Goal :: Please collect every line in the listing below that contains the string "entities", and copy each one in full.

Stored entries
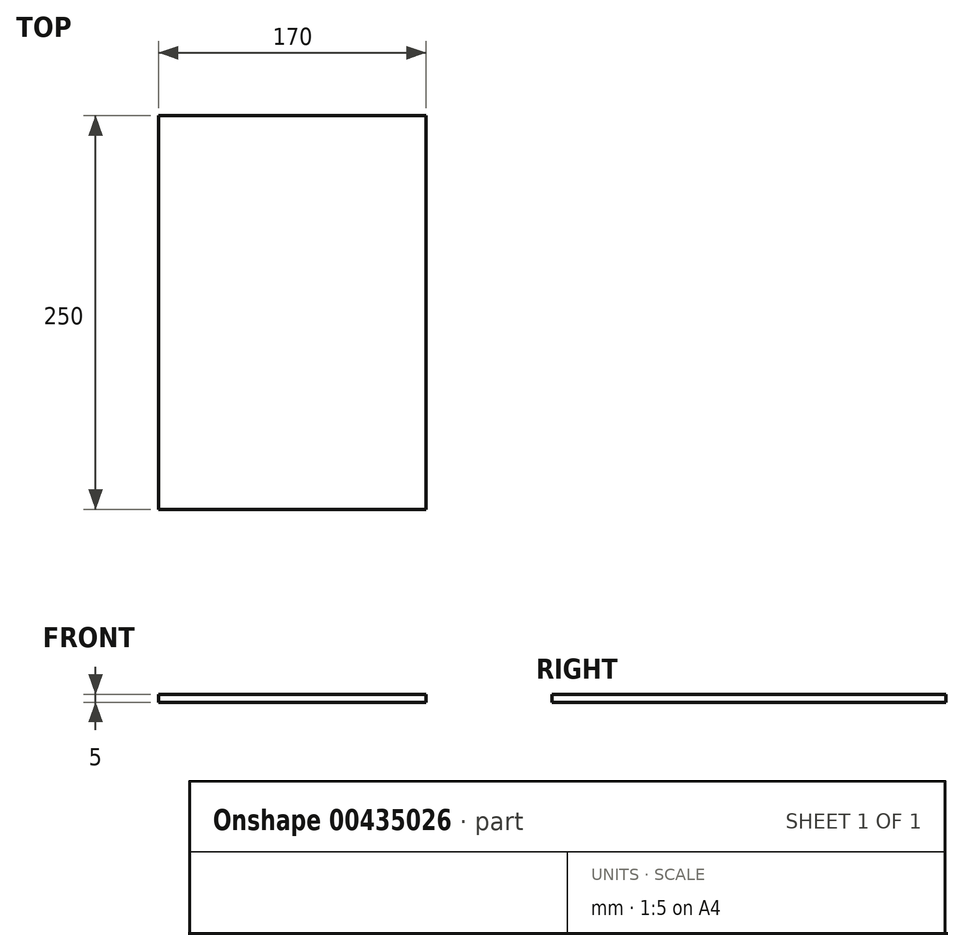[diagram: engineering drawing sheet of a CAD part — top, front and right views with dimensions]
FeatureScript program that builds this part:
annotation { "Feature Type Name" : "Feature", "Feature Type Description" : "" }
export const myFeature = defineFeature(function(context is Context, id is Id, definition is map)
    precondition{}
    {
        {
            var Q0;
            Q0=qCreatedBy(makeId("Top.planeOp"),FACE);
            var sketch = newSketch(context, id + "F0", { "sketchPlane" : qUnion([Q0])});
            skLineSegment(sketch, "E0.bottom", {"start": v(85, -125) * mm, "end": v(-85, -125) * mm});
            skLineSegment(sketch, "E0.top", {"start": v(85, 125) * mm, "end": v(-85, 125) * mm});
            skLineSegment(sketch, "E0.left", {"start": v(85, -125) * mm, "end": v(85, 125) * mm});
            skLineSegment(sketch, "E0.right", {"start": v(-85, -125) * mm, "end": v(-85, 125) * mm});
            skPoint(sketch, "E0.middle", {"position": v(0, 0) * mm});
            skSolve(sketch);
        }
        {
            var Q0;
            Q0=makeQuery(id+"F0.imprint","IMPRINT",FACE,{"disambiguationData":[TD([[makeQuery(id+"F0.imprint","IMPRINT",EDGE,{"derivedFrom":sQuery(id+"F0.wireOp",EDGE,"E0.bottom")}),-1.0]])]});
            extrude(context, id + "F1", {"entities" : qUnion([Q0]), "depth" : 5 * mm});
        }
    });
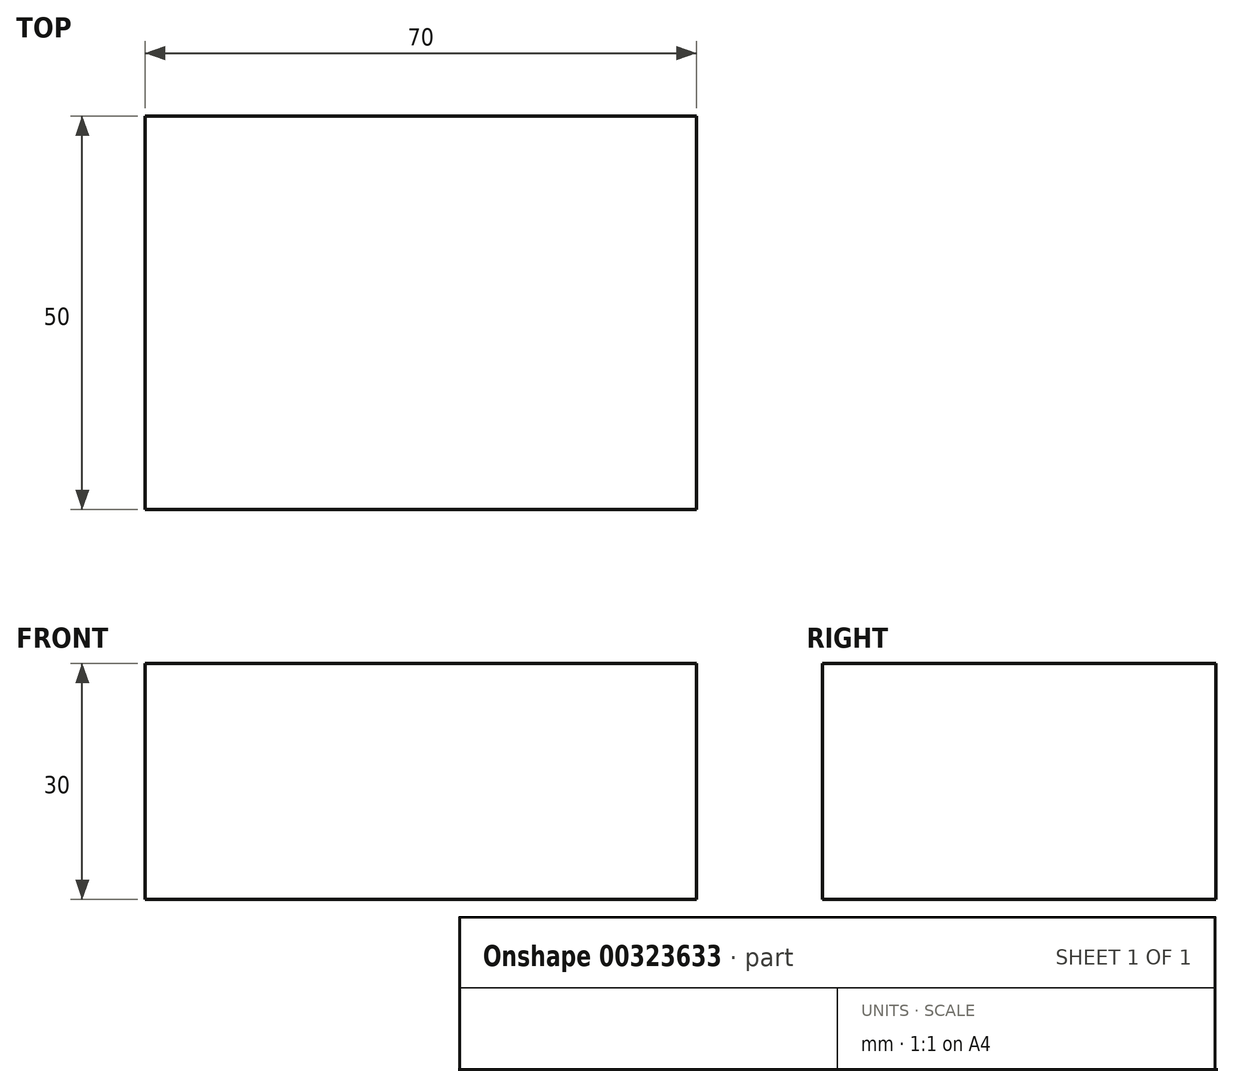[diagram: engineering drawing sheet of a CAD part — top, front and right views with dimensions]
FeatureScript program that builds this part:
annotation { "Feature Type Name" : "Feature", "Feature Type Description" : "" }
export const myFeature = defineFeature(function(context is Context, id is Id, definition is map)
    precondition{}
    {
        {
            var Q0;
            Q0=qCreatedBy(makeId("Top.planeOp"),FACE);
            var sketch = newSketch(context, id + "F0", { "sketchPlane" : qUnion([Q0])});
            skLineSegment(sketch, "E0.bottom", {"start": v(0, 0) * mm, "end": v(70, 0) * mm});
            skLineSegment(sketch, "E0.top", {"start": v(0, 50) * mm, "end": v(70, 50) * mm});
            skLineSegment(sketch, "E0.left", {"start": v(0, 0) * mm, "end": v(0, 50) * mm});
            skLineSegment(sketch, "E0.right", {"start": v(70, 0) * mm, "end": v(70, 50) * mm});
            skSolve(sketch);
        }
        {
            var Q0;
            Q0 = qSketchRegion(id + "F0", true);
            extrude(context, id + "F1", {"entities" : qUnion([Q0]), "depth" : 30 * mm});
        }
    });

The response ::
            extrude(context, id + "F1", {"entities" : qUnion([Q0]), "depth" : 5 * mm});
            extrude(context, id + "F1", {"entities" : qUnion([Q0]), "depth" : 30 * mm});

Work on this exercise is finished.